TransformerDecoderLayer¶
- class torchtune.modules.TransformerDecoderLayer(attn: CausalSelfAttention, mlp: Module, sa_norm: Module, mlp_norm: Module)[source]¶
Transformer layer derived from the Llama2 model. Normalization is applied before the attention and FF layer.
- Parameters:
attn (CausalSelfAttention) – Attention module.
mlp (nn.Module) – Feed-forward module.
sa_norm (nn.Module) – Normalization to be applied before self-attention.
mlp_norm (nn.Module) – Normalization to be applied before the feed-forward layer.

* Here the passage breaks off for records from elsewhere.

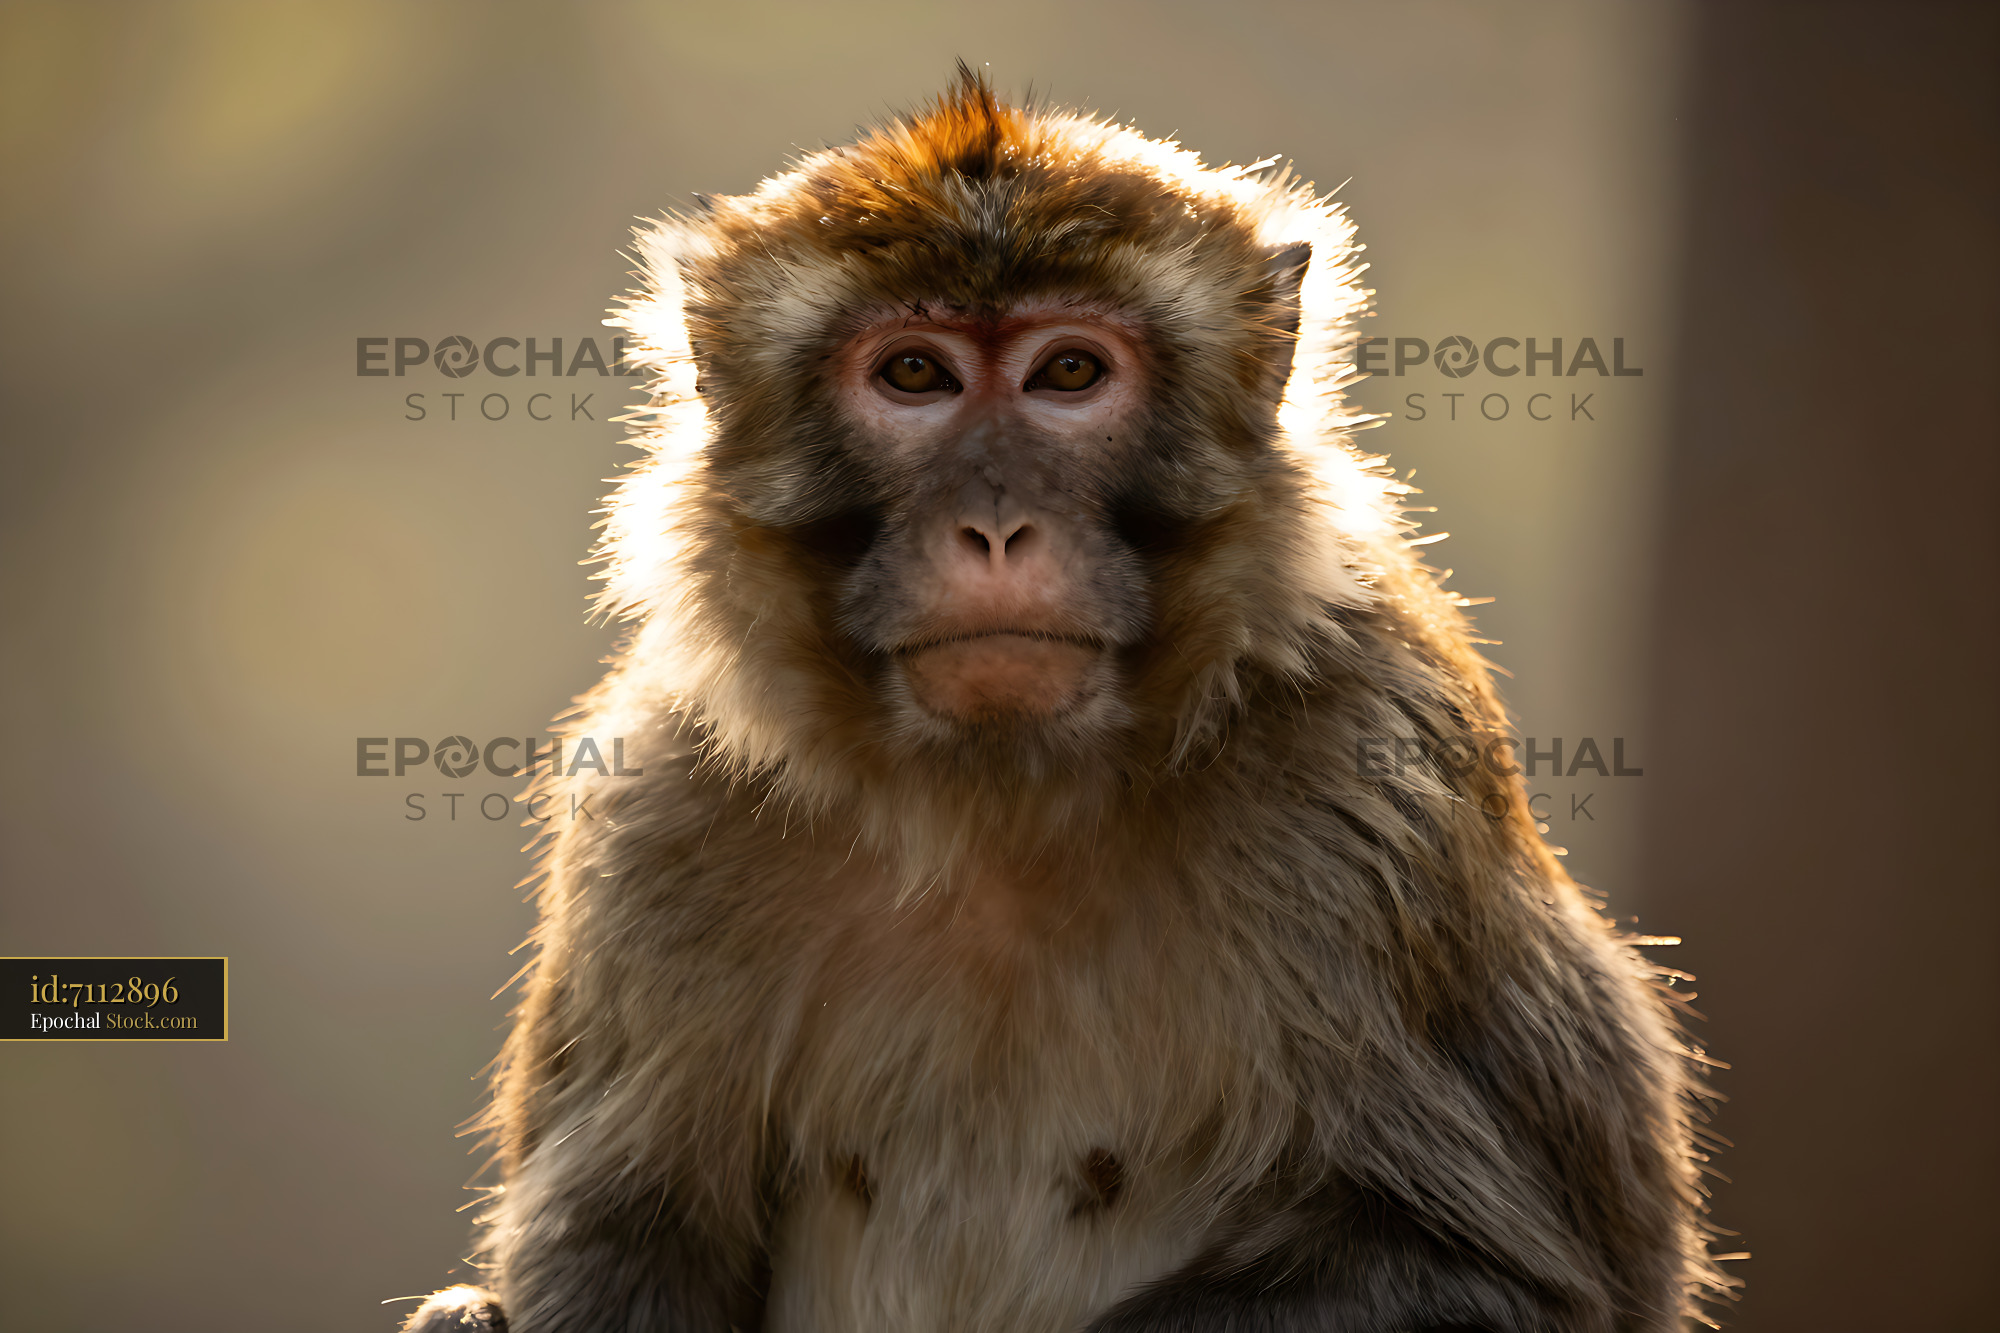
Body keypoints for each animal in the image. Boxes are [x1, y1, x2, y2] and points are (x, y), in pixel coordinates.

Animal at [403, 69, 1729, 1333]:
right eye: (915, 374)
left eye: (1069, 373)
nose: (994, 526)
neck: (998, 795)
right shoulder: (657, 819)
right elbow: (622, 1251)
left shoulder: (1368, 799)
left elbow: (1490, 1272)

- forward(x: Tensor, mask: Optional[Tensor] = None, input_pos: Optional[Tensor] = None) Tensor [source]¶
- Parameters:
x (Tensor) – input tensor with shape [batch_size x seq_length x embed_dim]
mask (Optional[Tensor]) – Optional tensor which contains the mask. Only used during inference. Default is None.
input_pos (Optional[Tensor]) – Optional tensor which contains the position of the current token. This is only used during inference. Default is None
- Returns:
- output tensor with same shape as input
[batch_size x seq_length x embed_dim]
- Return type:
Tensor
- Notation used for tensor shapes:
b: batch size
s: sequence length
d: embed dim
Todo
Make position of norm configurable